REQUIRED TASKS.
- 1) List every published source cited in the passage on river-floodplain metacommunities, giving each one once.
- 2) Write a continuation of the passage on river-floodplain metacommunities, starting after its final sentence.

>> start EXCERPTED TEXT

Species-specific dispersal functions will affect community assembly on the floodplain during LHC, but what are the consequences to metacommunity dynamics following LHC events? Two questions are particularly pertinent: (1) After LHC ceases and waterbodies become isolated, how persistent are the compositions of local fish communities following particular patterns of community assembly? (2) How do species-specific dispersal functions affect coexistence in river-floodplain metacommunities?

At this stage in our understanding of river-floodplain metacommunities, the answer to the first question appears to depend on context. In tropical river-floodplain systems with a predictable, annual flood pulse, effects of dispersal pulses on metacommunity structure may be transient on a short timescale of weeks to months (Fernandes et al. 2013; Rodríguez and Lewis 1994). That is, shortly after the flood-induced pulse of immigrants, local environments quickly interact with species’ niches to filter the composition of local communities (Rodríguez and Lewis 1994). In temperate systems with a less frequent flood pulse, dispersal pulses may affect the structure of floodplain communities for several years (Stoffels et al. 2015). Irrespective of the time-scales involved, interactions between species-specific dispersal functions and heterogeneity in LHC duration among waterbodies will determine the set of species on which local environments may act. If we are to improve our understanding of the relative roles of regional and local drivers of river-floodplain metacommunities, then we will need to integrate measurements of multi-species dispersal rates during LHC events with measurements of community dynamics within and among waterbodies between LHC events.

>> end EXCERPTED TEXT
>> start STORED RECORDS

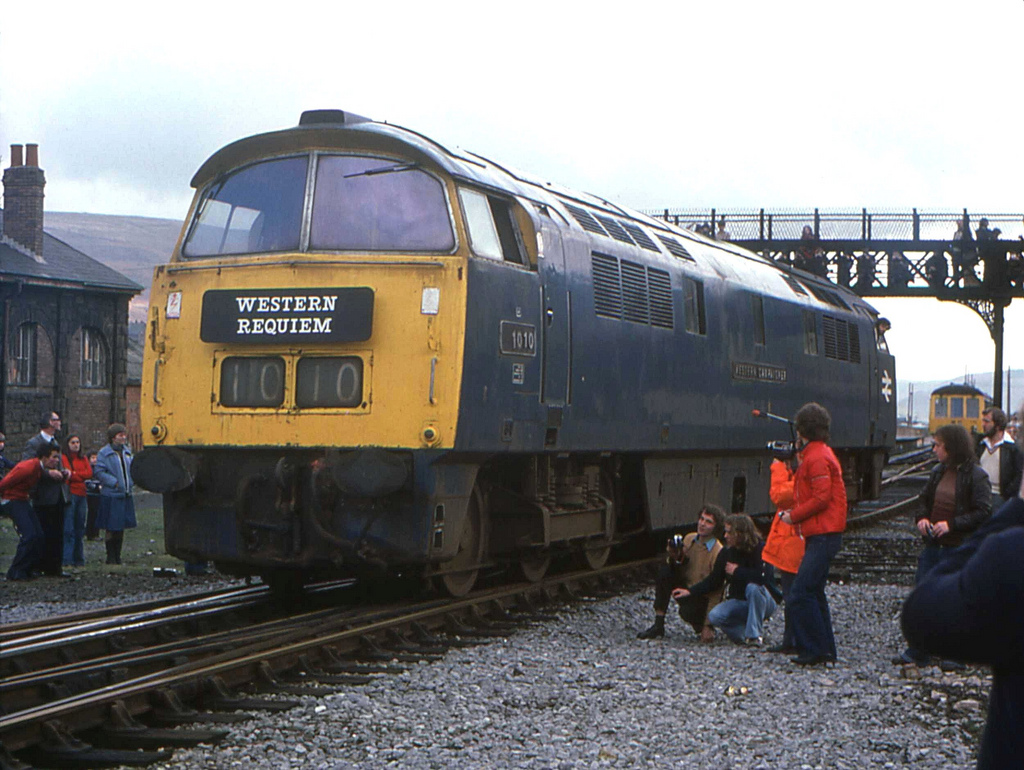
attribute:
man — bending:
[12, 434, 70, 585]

>> end STORED RECORDS
>> start STORED RECORDS

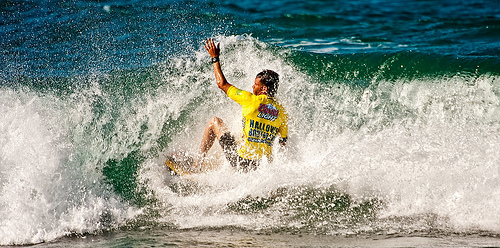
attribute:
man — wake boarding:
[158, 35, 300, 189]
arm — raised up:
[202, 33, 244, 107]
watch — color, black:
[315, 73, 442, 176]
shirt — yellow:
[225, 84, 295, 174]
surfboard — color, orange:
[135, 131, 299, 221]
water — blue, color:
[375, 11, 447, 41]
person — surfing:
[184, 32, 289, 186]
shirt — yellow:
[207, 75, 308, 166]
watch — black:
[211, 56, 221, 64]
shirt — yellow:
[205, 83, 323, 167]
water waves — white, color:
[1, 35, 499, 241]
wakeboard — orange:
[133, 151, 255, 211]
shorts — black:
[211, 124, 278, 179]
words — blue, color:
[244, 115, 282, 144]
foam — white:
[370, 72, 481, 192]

>> end STORED RECORDS

ANSWER LIST.
- 1)
Fernandes et al. 2013
Rodríguez and Lewis 1994
Stoffels et al. 2015

- 2)
With respect to the second question, species-specific dispersal during LHC events may facilitate species coexistence—hence biodiversity maintenance—if species trade-off capacity to colonise a waterbody with their capacity to evade any negative impacts of interspecific interactions like predation and competition. The most familiar example is that of the competition–colonisation trade-off that underpins the patch dynamics perspective of metacommunity theory (Mouquet et al. 2005). In the context of river-floodplain metacommunities, fishes that are able to colonise a waterbody earlier than others may find refuge from competition or predation—and hence increase regional population size—if those competitors and/or predators disperse later during an LHC event and are excluded from some waterbodies by transient connectivity. In addition to LHC duration, other features of connectivity among waterbodies might generate dispersal limitation and facilitate species coexistence. Consider, for example, the interaction between channel depth and fish dispersal capacity. Shallow connecting channels may allow passage of small-bodied species, but exclude the passage of larger piscivores. It follows that a trade-off between body size—one aspect of dispersal capacity in these systems—and trophic level may interact with heterogeneity in connection depth to facilitate coexistence between predators and prey in these metacommunities. If we are to determine how LHC affects species coexistence in river-floodplain fish metacommunities, then further research needs to determine: (a) interspecific trade-offs between dispersal capacity and the capacity to increase population size in the presence of other species (i.e., competition and piscivory); (b) how LHC hydrology affects connectivity properties (e.g., duration and depth distributions) of the river-floodplain network (surprisingly little is known on this matter; Girard et al. 2010).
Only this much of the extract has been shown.